* [Consignes de l'exercice]
#1 Relevez toutes les sommes en euros citées dans l'extrait sur l'intérim à l'hôpital.
#2 Traduisez en anglais cette phrase de l'extrait sur l'intérim à l'hôpital : « On dépense sans compter pour ces intérimaires, à l'heure où l'on demande aux hôpitaux de faire la chasse à la moindre économie. »
#3 Recopiez le passage de l'extrait sur l'intérim à l'hôpital compris entre « Justement, pour lutter » et « pose-t-il problème ? », ces deux bouts inclus.

* [Extrait à lire]

((

Mais aujourd’hui, la pénurie nourrit la surenchère. « Comme les hôpitaux sont extrêmement dépendants des intérimaires, on assiste parfois à un marchandage de tapis avec des prix variables en fonction du jour, du lieu. Certains vont dire "je ne viendrais pas travailler à moins de 1.500, 2.500 euros pour 24 heures". Quand vous avez une date non pourvue dans 48 heures, l’établissement est pris entre deux feux : il ne faut pas fermer son activité, surtout pour une maternité ou des urgences, mais il est à la merci des intérimaires. » D’où l’attaque récente de Martin Hirsch, le directeur général de l’AP-HP, qui a qualifié ces médecins de « mercenaires » sur France Inter.


Justement, pour lutter contre la surenchère, l’Agence régionale de Santé d’Ile-de-France avait promis en janvier 2022 une prime de 4.000 à 7.000 euros aux infirmiers intérimaires prêts à s’engager pour un CDD de six à neuf mois. « Aucun de mon service n’a accepté, reprend le réanimateur. Et ça a encore plus irrité les infirmiers en place. Pourquoi offrir plus aux mieux lotis ? »

Pourquoi cela pose-t-il problème ?

Premier souci : cette situation injuste crée de la jalousie, du découragement… et donc un appel d’air de soignants vers l’intérim (ou le privé). Deuxième inquiétude : ce système D se révèle très coûteux. On dépense sans compter pour ces intérimaires, à l’heure où l’on demande aux hôpitaux de faire la chasse à la moindre économie.

))

* [Liste des données]
((

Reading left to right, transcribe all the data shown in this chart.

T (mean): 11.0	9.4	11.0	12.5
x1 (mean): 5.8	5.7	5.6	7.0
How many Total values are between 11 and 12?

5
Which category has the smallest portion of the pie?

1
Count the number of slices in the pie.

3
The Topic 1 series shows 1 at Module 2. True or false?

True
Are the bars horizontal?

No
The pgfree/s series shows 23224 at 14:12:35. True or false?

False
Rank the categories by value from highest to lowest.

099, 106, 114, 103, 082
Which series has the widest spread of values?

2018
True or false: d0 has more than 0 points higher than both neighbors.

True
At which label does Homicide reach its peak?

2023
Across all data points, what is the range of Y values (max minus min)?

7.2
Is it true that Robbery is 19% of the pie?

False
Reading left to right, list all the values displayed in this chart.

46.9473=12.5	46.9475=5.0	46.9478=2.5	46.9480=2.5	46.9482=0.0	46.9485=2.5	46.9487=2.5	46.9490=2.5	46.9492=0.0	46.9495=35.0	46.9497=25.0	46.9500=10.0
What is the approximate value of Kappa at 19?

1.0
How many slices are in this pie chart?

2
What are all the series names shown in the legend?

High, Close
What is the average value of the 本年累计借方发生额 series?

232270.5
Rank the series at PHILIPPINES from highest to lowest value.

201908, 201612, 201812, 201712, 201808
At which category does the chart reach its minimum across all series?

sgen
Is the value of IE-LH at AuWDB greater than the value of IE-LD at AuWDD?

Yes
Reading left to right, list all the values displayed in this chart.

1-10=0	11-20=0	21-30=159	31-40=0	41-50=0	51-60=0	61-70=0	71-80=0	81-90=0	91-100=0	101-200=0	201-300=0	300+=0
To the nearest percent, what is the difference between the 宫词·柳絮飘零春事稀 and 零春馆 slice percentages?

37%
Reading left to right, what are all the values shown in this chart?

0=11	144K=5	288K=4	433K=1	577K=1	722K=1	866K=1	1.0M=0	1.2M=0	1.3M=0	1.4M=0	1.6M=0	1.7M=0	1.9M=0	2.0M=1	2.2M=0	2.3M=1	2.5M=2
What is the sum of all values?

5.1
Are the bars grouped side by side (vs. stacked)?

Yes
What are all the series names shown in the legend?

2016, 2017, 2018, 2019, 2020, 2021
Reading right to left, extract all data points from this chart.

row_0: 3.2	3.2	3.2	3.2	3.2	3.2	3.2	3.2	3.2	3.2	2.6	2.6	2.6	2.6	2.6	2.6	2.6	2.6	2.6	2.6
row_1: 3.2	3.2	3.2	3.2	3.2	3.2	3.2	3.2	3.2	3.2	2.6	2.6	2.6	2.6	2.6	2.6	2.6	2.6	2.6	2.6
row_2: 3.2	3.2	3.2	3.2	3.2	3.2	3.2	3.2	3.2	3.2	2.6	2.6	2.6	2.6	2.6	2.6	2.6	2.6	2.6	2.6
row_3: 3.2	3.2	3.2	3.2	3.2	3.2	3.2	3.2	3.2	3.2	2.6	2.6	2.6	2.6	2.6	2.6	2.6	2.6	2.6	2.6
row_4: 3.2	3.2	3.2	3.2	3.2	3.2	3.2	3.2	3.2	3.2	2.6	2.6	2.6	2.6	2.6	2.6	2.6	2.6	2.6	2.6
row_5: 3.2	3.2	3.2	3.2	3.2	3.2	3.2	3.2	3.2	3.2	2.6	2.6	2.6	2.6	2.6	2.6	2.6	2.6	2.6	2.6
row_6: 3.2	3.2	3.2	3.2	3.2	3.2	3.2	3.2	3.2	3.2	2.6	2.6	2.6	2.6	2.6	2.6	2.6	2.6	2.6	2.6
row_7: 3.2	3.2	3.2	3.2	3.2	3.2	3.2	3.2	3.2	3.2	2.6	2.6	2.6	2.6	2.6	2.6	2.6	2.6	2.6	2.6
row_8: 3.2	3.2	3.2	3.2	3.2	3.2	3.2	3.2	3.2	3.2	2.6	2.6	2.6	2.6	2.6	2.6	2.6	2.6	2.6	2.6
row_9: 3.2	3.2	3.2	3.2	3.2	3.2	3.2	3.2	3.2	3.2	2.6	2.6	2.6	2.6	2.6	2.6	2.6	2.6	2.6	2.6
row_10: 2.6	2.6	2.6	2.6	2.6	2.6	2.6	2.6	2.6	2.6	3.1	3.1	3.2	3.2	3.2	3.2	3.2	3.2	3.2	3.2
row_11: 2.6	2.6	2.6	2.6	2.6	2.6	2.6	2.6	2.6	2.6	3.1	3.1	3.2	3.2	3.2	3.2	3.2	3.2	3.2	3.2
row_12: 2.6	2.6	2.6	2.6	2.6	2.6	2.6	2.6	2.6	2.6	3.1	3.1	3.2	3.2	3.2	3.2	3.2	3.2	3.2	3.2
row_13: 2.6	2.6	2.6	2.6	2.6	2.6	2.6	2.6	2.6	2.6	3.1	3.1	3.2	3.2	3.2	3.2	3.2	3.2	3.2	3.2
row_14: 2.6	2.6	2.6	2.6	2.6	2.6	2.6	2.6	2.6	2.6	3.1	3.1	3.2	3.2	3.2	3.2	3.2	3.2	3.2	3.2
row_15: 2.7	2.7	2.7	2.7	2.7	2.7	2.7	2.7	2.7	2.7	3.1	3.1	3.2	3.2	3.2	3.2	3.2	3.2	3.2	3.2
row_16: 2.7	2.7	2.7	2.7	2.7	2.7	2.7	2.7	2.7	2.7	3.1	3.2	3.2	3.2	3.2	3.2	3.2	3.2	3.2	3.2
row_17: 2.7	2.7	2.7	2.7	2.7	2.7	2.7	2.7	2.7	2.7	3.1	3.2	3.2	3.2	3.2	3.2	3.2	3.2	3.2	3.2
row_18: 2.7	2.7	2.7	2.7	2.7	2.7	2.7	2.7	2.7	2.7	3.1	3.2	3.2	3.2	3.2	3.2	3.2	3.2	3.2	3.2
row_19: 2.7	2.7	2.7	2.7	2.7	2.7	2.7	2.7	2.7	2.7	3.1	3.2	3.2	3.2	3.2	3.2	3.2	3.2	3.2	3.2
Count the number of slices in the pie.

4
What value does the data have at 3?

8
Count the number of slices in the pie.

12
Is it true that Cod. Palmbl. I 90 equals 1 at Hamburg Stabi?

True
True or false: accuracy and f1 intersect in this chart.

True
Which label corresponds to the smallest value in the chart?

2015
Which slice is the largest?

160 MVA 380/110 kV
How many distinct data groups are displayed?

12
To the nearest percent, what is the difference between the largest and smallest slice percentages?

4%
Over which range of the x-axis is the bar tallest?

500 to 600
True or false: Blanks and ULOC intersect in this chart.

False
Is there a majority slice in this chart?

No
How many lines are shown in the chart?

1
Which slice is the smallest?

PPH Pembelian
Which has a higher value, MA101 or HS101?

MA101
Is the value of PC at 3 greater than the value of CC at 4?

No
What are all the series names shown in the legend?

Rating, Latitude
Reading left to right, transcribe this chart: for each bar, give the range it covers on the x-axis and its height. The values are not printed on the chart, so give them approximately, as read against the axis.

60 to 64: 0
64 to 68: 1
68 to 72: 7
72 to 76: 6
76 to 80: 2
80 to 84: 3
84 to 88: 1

))

* [Réponses dans l'ordre]
#1
1.500 euros
2.500 euros
4.000 euros
7.000 euros

#2 Money is spent freely on these temporary workers at a time when hospitals are being asked to hunt down every last saving.

#3
Justement, pour lutter contre la surenchère, l’Agence régionale de Santé d’Ile-de-France avait promis en janvier 2022 une prime de 4.000 à 7.000 euros aux infirmiers intérimaires prêts à s’engager pour un CDD de six à neuf mois. « Aucun de mon service n’a accepté, reprend le réanimateur. Et ça a encore plus irrité les infirmiers en place. Pourquoi offrir plus aux mieux lotis ? »

Pourquoi cela pose-t-il problème ?